*TAREA 1:* Reescribe todo el fragmento del texto sobre Albert Speer que va desde "Una de las grandes" hasta "un sonámbulo moral.", reemplazando "sonámbulo" por "autómata".
*TAREA 2:* Según el texto sobre Albert Speer, ¿en qué año fue designado Ministro de Armamento?

“Si Hitler tuvo alguna vez un amigo, ese fui yo” dijo Albert Speer a principios de la década del setenta. El arquitecto y criminal nazi matizaba esa afirmación aclarando que la palabra clave en la frase era el “si”. Sin embargo, esa cercanía fue evidente durante más de una década.
Una de las grandes preguntas sobre Speer es cómo un hombre con su inteligencia y formación pudo caer bajo la seducción de Hitler. La historia de Albert Speer también puede leerse como la de la historia del magnetismo, de la atracción que generaba Hitler. Fue cegado por la ambición y el poder. Las grandes obras, dejar su nombre en la posteridad, el dinero, la influencia, el sentirse importante. Se convirtió en un sonámbulo moral.
Albert Speer fue conocido como El Arquitecto de Hitler. Sin embargo durante la Segunda Guerra Mundial su tarea fue mucho más importante. En 1942 fue designado Ministro de Armamento. Su capacidad intelectual y de trabajo lo llevó a duplicar la producción de armas y proyectiles en menos de un año. Consiguió que a pesar de los bombardeos, las derrotas y la escasez de recursos la producción no sólo no se detuviera sino que se incrementara mes a mes. Muchos sostienen que en virtud de su eficacia la guerra duró un año más. Sólo la inusual capacidad del Ministerio de Armamento mantuvo a Alemania activa pese al avance aliado en todos los frentes.

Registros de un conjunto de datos
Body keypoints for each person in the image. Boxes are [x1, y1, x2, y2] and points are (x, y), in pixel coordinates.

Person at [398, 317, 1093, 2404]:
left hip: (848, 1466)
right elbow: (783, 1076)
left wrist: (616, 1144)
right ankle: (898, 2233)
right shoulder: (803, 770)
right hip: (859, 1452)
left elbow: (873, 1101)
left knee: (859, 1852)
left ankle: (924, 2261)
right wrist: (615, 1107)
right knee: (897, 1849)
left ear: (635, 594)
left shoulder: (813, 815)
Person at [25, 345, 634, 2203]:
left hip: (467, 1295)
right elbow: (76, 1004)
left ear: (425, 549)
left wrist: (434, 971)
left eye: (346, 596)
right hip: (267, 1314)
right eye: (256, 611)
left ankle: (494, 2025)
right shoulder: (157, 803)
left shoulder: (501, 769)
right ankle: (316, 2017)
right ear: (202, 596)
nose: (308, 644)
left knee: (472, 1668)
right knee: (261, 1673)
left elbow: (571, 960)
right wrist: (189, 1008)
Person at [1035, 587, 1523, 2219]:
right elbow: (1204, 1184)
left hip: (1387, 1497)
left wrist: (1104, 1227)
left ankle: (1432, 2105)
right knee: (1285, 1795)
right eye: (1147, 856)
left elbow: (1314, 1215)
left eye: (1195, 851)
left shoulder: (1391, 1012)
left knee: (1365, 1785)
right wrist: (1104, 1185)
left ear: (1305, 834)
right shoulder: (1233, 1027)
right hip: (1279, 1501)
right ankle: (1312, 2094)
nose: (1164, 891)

--

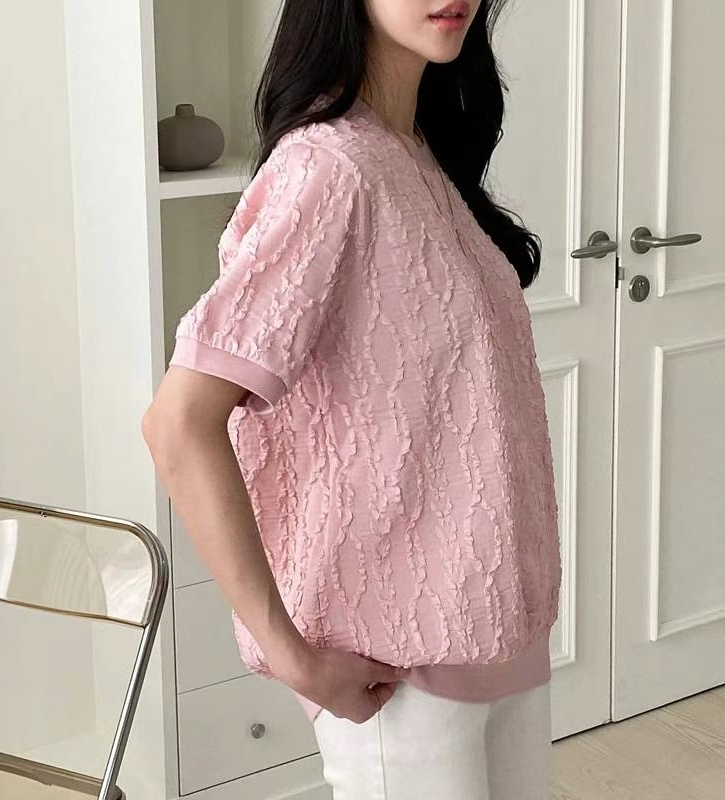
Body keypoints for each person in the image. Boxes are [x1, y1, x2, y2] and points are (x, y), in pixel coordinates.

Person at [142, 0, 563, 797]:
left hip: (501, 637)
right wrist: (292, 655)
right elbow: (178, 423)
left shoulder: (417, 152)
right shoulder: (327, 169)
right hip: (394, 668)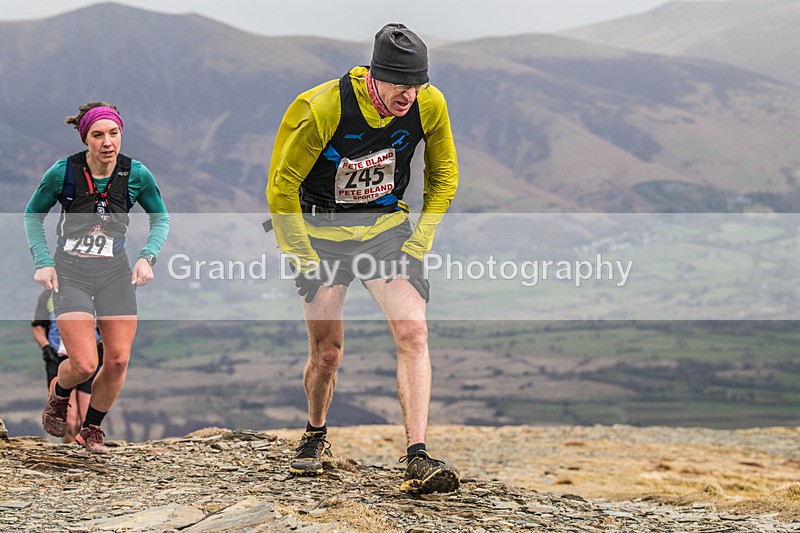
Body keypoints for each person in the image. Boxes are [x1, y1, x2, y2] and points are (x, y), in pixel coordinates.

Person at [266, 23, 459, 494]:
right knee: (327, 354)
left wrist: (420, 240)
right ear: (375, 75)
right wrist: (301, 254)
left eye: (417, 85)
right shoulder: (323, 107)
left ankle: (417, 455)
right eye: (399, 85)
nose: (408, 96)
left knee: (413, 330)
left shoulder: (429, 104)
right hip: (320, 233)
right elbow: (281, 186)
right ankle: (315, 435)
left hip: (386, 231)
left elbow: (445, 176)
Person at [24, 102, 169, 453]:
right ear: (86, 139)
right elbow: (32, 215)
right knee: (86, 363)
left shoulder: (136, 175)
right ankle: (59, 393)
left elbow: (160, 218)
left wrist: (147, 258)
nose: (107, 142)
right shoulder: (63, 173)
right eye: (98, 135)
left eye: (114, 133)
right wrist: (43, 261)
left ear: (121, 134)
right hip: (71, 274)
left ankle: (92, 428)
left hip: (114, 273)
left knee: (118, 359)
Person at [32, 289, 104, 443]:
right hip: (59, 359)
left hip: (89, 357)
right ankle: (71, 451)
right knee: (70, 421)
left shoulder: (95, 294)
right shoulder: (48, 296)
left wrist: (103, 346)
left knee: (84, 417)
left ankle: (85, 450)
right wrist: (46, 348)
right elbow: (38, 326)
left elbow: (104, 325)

*RESULTADO ESPERADO 1:*
Una de las grandes preguntas sobre Speer es cómo un hombre con su inteligencia y formación pudo caer bajo la seducción de Hitler. La historia de Albert Speer también puede leerse como la de la historia del magnetismo, de la atracción que generaba Hitler. Fue cegado por la ambición y el poder. Las grandes obras, dejar su nombre en la posteridad, el dinero, la influencia, el sentirse importante. Se convirtió en un autómata moral.

*RESULTADO ESPERADO 2:* En 1942.